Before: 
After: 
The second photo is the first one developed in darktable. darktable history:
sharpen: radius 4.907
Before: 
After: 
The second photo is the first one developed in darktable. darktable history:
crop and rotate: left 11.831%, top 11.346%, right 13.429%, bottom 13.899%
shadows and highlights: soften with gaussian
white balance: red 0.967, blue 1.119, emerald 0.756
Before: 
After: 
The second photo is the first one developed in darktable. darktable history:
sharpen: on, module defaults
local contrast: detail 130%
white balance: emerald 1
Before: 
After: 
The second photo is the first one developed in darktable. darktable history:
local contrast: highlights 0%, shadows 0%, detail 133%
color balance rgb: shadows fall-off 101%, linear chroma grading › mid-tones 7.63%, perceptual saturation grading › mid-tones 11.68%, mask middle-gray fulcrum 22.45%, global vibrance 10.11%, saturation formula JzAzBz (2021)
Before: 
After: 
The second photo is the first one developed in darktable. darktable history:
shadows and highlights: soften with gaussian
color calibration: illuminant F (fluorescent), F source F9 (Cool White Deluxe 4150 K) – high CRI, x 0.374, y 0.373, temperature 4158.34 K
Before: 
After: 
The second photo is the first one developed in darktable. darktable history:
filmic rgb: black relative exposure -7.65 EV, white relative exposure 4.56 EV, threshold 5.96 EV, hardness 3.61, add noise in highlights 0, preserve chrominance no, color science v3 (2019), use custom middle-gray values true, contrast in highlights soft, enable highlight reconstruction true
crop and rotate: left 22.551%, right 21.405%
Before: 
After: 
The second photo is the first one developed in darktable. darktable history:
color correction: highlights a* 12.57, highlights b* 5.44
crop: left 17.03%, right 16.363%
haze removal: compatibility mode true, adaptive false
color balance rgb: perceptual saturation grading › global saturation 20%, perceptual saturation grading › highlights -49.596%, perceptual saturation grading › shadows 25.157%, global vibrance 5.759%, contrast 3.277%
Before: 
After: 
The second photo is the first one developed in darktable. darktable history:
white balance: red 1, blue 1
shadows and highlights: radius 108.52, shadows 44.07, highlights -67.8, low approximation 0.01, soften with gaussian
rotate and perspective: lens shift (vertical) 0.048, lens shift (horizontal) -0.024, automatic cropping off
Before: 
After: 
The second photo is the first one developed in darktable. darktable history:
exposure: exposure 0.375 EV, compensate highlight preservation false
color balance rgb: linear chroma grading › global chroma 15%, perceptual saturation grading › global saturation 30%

#### [Directions]
Recast every line of the items above as a Markdown table with the columns Row and Line. Number the rows in order and leave out any blank lines.

#### [Written response]
| Row | Line |
|---|---|
| 1 | Before:  |
| 2 | After:  |
| 3 | The second photo is the first one developed in darktable. darktable history: |
| 4 | sharpen: radius 4.907 |
| 5 | Before:  |
| 6 | After:  |
| 7 | The second photo is the first one developed in darktable. darktable history: |
| 8 | crop and rotate: left 11.831%, top 11.346%, right 13.429%, bottom 13.899% |
| 9 | shadows and highlights: soften with gaussian |
| 10 | white balance: red 0.967, blue 1.119, emerald 0.756 |
| 11 | Before:  |
| 12 | After:  |
| 13 | The second photo is the first one developed in darktable. darktable history: |
| 14 | sharpen: on, module defaults |
| 15 | local contrast: detail 130% |
| 16 | white balance: emerald 1 |
| 17 | Before:  |
| 18 | After:  |
| 19 | The second photo is the first one developed in darktable. darktable history: |
| 20 | local contrast: highlights 0%, shadows 0%, detail 133% |
| 21 | color balance rgb: shadows fall-off 101%, linear chroma grading › mid-tones 7.63%, perceptual saturation grading › mid-tones 11.68%, mask middle-gray fulcrum 22.45%, global vibrance 10.11%, saturation formula JzAzBz (2021) |
| 22 | Before:  |
| 23 | After:  |
| 24 | The second photo is the first one developed in darktable. darktable history: |
| 25 | shadows and highlights: soften with gaussian |
| 26 | color calibration: illuminant F (fluorescent), F source F9 (Cool White Deluxe 4150 K) – high CRI, x 0.374, y 0.373, temperature 4158.34 K |
| 27 | Before:  |
| 28 | After:  |
| 29 | The second photo is the first one developed in darktable. darktable history: |
| 30 | filmic rgb: black relative exposure -7.65 EV, white relative exposure 4.56 EV, threshold 5.96 EV, hardness 3.61, add noise in highlights 0, preserve chrominance no, color science v3 (2019), use custom middle-gray values true, contrast in highlights soft, enable highlight reconstruction true |
| 31 | crop and rotate: left 22.551%, right 21.405% |
| 32 | Before:  |
| 33 | After:  |
| 34 | The second photo is the first one developed in darktable. darktable history: |
| 35 | color correction: highlights a* 12.57, highlights b* 5.44 |
| 36 | crop: left 17.03%, right 16.363% |
| 37 | haze removal: compatibility mode true, adaptive false |
| 38 | color balance rgb: perceptual saturation grading › global saturation 20%, perceptual saturation grading › highlights -49.596%, perceptual saturation grading › shadows 25.157%, global vibrance 5.759%, contrast 3.277% |
| 39 | Before:  |
| 40 | After:  |
| 41 | The second photo is the first one developed in darktable. darktable history: |
| 42 | white balance: red 1, blue 1 |
| 43 | shadows and highlights: radius 108.52, shadows 44.07, highlights -67.8, low approximation 0.01, soften with gaussian |
| 44 | rotate and perspective: lens shift (vertical) 0.048, lens shift (horizontal) -0.024, automatic cropping off |
| 45 | Before:  |
| 46 | After:  |
| 47 | The second photo is the first one developed in darktable. darktable history: |
| 48 | exposure: exposure 0.375 EV, compensate highlight preservation false |
| 49 | color balance rgb: linear chroma grading › global chroma 15%, perceptual saturation grading › global saturation 30% |